======== Приведённый текст ========
При чрезмерном увеличении их численности они могут нанести большой урон береговой растительности. Убедительный пример — Национальный парк Рувензори в Уганде с самой большой в Африке популяцией бегемотов — около пятнадцати тысяч животных: их невероятная потребность в корме поставила под угрозу устойчивость биотопа всего речного бассейна. Пришлось прибегнуть к плановому отстрелу определенного числа животных. Но Сьерра-Леоне и другим африканским ареалам бегемотов нечего опасаться чрезмерного роста их поголовья, напротив, во многих местах им угрожает вымирание. Еще двести лет назад бегемоты часто встречались во всех реках, озерах и болотах от Капланда до дельты Нила, но в процессе колонизации их уничтожили раньше, чем других животных, так как именно реки были основным средством сообщения, ведшим в глубь континента. Часто бегемотов убивали из чисто спортивного интереса, особенно самцов, которые, защищая свои владения, нападали на лодки и иногда их переворачивали.

Наконец первый бегемот всплыл, но в совершенно неожиданном месте. Он выставил из воды лишь небольшую часть своей могучей головы: маленькие уши, глаза и широкие ноздри — ровно столько, чтобы иметь возможность оглядеться и запастись воздухом для нового погружения. Этим бегемот напомнил мне айсберг, надводная часть которого всегда составляет ничтожную часть его фактического объема. Бегемот поднялся так неслышно, что мы его и не заметили бы, не выпусти он с остатками воздуха фонтан воды в метр высотой. Рядом с ним появился и второй бегемот, намного меньше первого: по-видимому, это была самка с детенышем. Я стал на колени и с помощью пятисотмиллиметрового телеобъектива быстро «выстрелил» несколько снимков, но, нажимая спуск, я не был уверен, выйдет ли что-нибудь на пленке; слишком велико расстояние между нами — около шестидесяти метров. Подойти ближе мы не решались: бегемоты и без того были очень обеспокоены и в следующий момент снова начали погружаться.

Теперь я хорошо представлял себе, как произойдет наша встреча с крокодилами. Плавают и ныряют они еще лучше бегемотов и могут находиться под водой даже около часа. Это, однако, не спасло их от уничтожения человеком.

По сигналу Френсиса рыбаки взялись за весла и налегли на них с новой силой. Но в этот день «крокодилье счастье» нам так и не улыбнулось. Кроме нескольких водяных птиц, мы больше никаких животных не видели. Между тем тени стали длиннее, пора было подумать о ночлеге. На сегодня я отказался от надежды увидеть крокодилов и на очередном повороте реки дал знак возвращаться.
======== Исходные данные ========
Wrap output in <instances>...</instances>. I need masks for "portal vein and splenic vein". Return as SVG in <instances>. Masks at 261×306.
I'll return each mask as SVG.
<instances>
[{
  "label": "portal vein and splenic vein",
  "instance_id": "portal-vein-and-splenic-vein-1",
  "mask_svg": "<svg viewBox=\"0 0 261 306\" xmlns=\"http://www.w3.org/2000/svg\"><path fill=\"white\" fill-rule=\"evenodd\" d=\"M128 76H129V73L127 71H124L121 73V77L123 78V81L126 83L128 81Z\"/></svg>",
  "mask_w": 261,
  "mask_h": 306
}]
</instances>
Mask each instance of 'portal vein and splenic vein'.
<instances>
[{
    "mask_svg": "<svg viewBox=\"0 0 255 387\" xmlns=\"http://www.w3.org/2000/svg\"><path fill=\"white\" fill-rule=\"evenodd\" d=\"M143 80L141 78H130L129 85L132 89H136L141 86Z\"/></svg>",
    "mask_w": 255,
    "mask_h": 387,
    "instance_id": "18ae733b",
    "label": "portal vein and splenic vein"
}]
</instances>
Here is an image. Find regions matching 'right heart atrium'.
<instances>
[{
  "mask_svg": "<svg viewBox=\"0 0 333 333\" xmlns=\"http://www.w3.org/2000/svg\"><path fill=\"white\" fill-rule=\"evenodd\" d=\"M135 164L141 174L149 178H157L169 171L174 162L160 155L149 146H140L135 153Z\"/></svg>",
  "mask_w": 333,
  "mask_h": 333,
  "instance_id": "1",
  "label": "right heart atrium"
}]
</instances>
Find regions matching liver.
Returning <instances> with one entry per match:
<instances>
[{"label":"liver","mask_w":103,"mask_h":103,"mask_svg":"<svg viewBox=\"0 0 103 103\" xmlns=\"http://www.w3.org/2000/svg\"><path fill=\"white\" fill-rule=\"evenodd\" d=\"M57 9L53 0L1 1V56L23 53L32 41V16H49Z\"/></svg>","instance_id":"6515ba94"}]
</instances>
========
### Что нужно сделать
1. Перепишите дословно фрагмент рассказа о бегемотах и крокодилах, начиная с «Теперь я хорошо» и заканчивая «от уничтожения человеком.».
2. Перечислите все географические названия, которые встречаются в рассказе о бегемотах и крокодилах.
3. Продолжите рассказ о бегемотах и крокодилах, начав сразу после его последнего предложения.
Материал здесь никак не используется.

### Ответы
1.
Теперь я хорошо представлял себе, как произойдет наша встреча с крокодилами. Плавают и ныряют они еще лучше бегемотов и могут находиться под водой даже около часа. Это, однако, не спасло их от уничтожения человеком.

2. Рувензори, Уганда, Африка, Сьерра-Леоне, Капланд, Нил

3.
В наше отсутствие Абдуллах не бездельничал: он уже присмотрел на берегу удобное место для стоянки, где мы немедленно расположились «по-домашнему». К нам даже пришли гости, пока мы собирали топливо и разводили костер: жители ближайшей деревни, прослышавшие, что ниже по течению остановились путешественники. Ими двигало не только любопытство, они принесли на продажу копченую рыбу и бананы.

В ответ на расспросы Френсиса они рассказали, что недавно крокодил похитил молодую козу. «Злодей» прикинулся на берегу спящим, а ничего не подозревавшая козочка побежала мимо него к водопою. Крокодил сильным ударом чешуйчатого хвоста свалил ее наземь и быстро схватил могучими челюстями. В следующий миг он скрылся в водах Скарсис вместе с добычей.

С чувством зависти выслушал я этот рассказ и условился с Френсисом следующий день посвятить фотоохоте на крокодила. Позднее, когда мы молча сидели у костра, с реки до нас донеслись сопение и хрюканье. Яркий огонь привлек бегемотов, но, сколько их было, мы не могли различить в темной воде. Вдалеке раздавались монотонное пение женщин и грохот барабанов. По-видимому, в одной из ближайших деревень был праздник. Снова я наслаждался удивительной тропической ночью, из тех, что помнишь до конца своей жизни. Когда костер медленно догорал, Френсис простонал: «Тысяча чертей, эти москиты!» — и натянул шерстяное одеяло на голову. Я же вооружился аэрозолем против насекомых и попытался изгнать бестий хотя бы из «Баркаса», где нам троим предстояло спать.

Наши вылазки не принесли результатов и на следующий день: мы не обнаружили в Малой Скарсис даже следов крокодилов. Было ясно, что оставаться дольше — только время терять. На следующий день, рано утром, мы отправились дальше, в заповедник Килими. Для этого надо было пересечь Малую Скарсис, а пока это можно только на пароме. Иностранных кредитов, полученных правительством Сьерра-Леоне для строительства мостов, не хватает на то, чтобы соединить основательным, а значит, дорогим мостом берега реки, которая протекает по местности, не имеющей большого экономического значения. Но через Малую Скарсис ходит на стальных тросах паром. Он так мал, что вмещает только одну машину типа нашего «Баркаса», но это вполне удовлетворяет скромные потребности местного транспорта. Очень редко автомобилистам приходится здесь спорить за право первого перевоза.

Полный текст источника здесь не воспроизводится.